Antibody response dynamics to the Plasmodium falciparum conserved vaccine candidate antigen, merozoite surface protein-1 C-terminal 19kD (MSP1-19kD), in Peruvians exposed to hypoendemic malaria transmission

Abstract

Background: In high-transmission areas, developing immunity to symptomatic Plasmodium falciparum infections requires 2-10 years of uninterrupted exposure. Delayed malaria-immunity has been attributed to difficult-to-develop and then short-lived antibody responses.

Methods: In a study area with <0.5 P. falciparum infections/person/year, antibody responses to the MSP1-19kD antigen were evaluated and associations with P. falciparum infections in children and adults. In months surrounding and during the malaria seasons of 2003-2004, 1,772 participants received > or =6 active visits in one study-year. Community-wide surveys were conducted at the beginning and end of each malaria season, and weekly active visits were completed for randomly-selected individuals each month. There were 79 P. falciparum infections with serum samples collected during and approximately one month before and after infection. Anti-MSP1-19kD IgG levels were measured by ELISA.
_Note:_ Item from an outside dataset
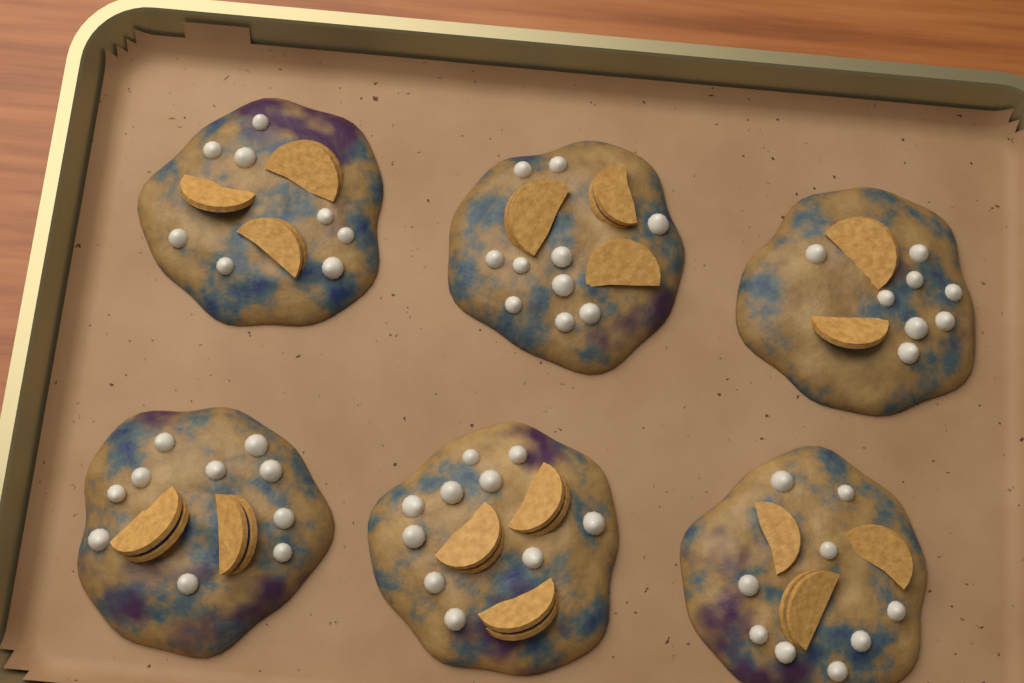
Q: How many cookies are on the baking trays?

Results: The infection prevalence during February-July was similar in children (0.02-0.12 infections/person/month) and adults (0.03-0.14 infections/person/month) and was negligible in the four-month dry season. In children and adults, the seroprevalence was maintained in the beginning (children = 28.9%, adults = 61.8%) versus ending malaria-season community survey (children = 26.7%, adults = 64.6%). Despite the four-month non-transmission season, the IgG levels in Plasmodium-negative adults were similar to P. falciparum-positive adults. Although children frequently responded upon infection, the transition from a negative/low level before infection to a high level during/after infection was slower in children. Adults and children IgG-positive before infection had reduced symptoms and parasite density.
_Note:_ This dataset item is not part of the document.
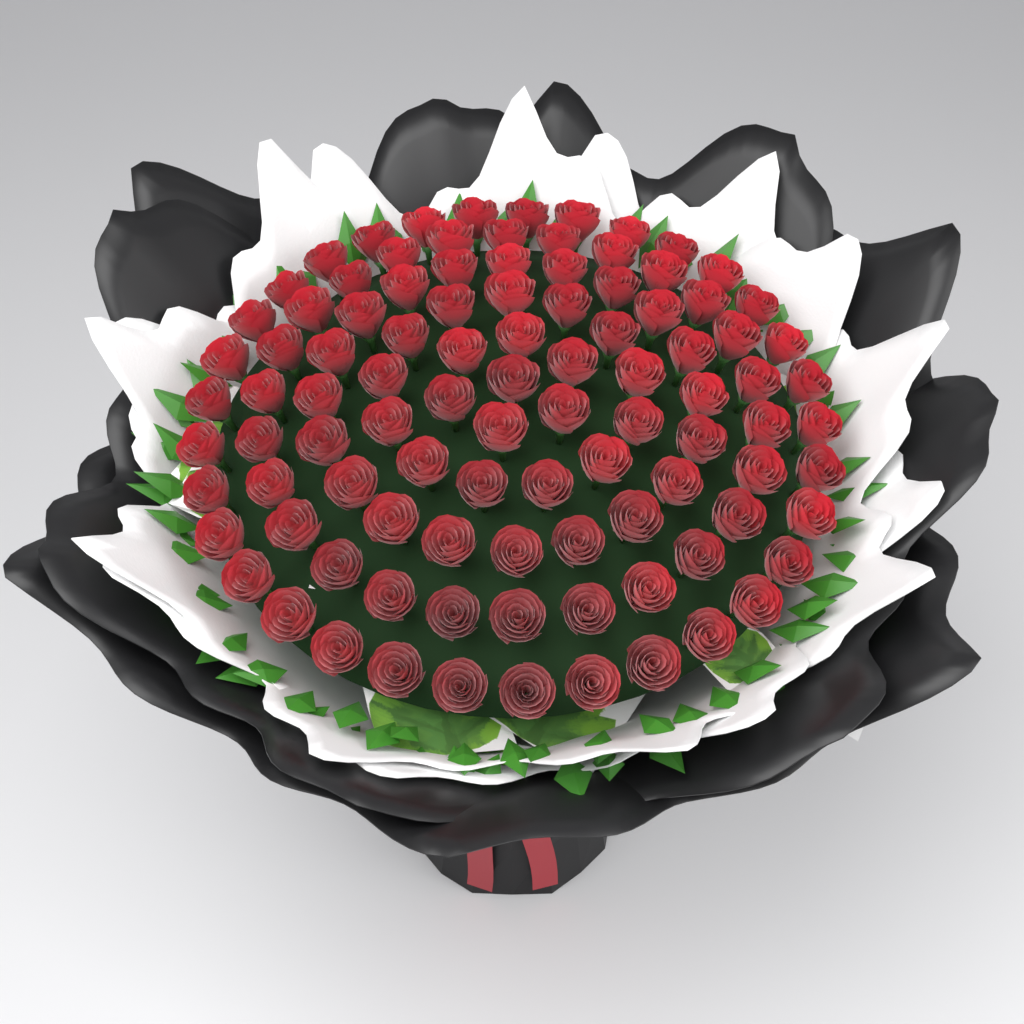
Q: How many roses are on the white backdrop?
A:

Conclusion: Individuals in low transmission areas can rapidly develop and maintain alphaMSP1-19kD IgG responses for >4 months, unlike responses reported in high transmission study areas. A greater immune capacity might contribute to the frequent asymptomatic P. falciparum infections in this Peruvian population.

Figure 1

P. falciparum incidence and αMSP1-19kD prevalence in our study area between 2003–2004. αMSP1-19kD IgG seroprevalence during March 2003, and February and August 2004, active case detection community surveys (bars) as well as P. falciparum point-prevalence during community surveys (open symbols) and weekly ACD conducted on sentinel individuals April-July, 2003, and March-July, 2004 (closed symbols, lines), and P. falciparum incidence in passive case detection (PCD) are shown (closed circles).

Figure 2

αMSP1-19kD IgG level dynamics in 79 P. falciparum infections. αMSP1-19kD IgG level dynamics in 79 P. falciparum infections: During, approximately one month Before and approximately one month After infection, are shown while grouping by age. The box-plot shows the median (symbols), first, and third quartile boundaries boxed off and data range (the whiskers are drawn not including the <3 outliers per group, although all data are included when calculating the median and quartiles).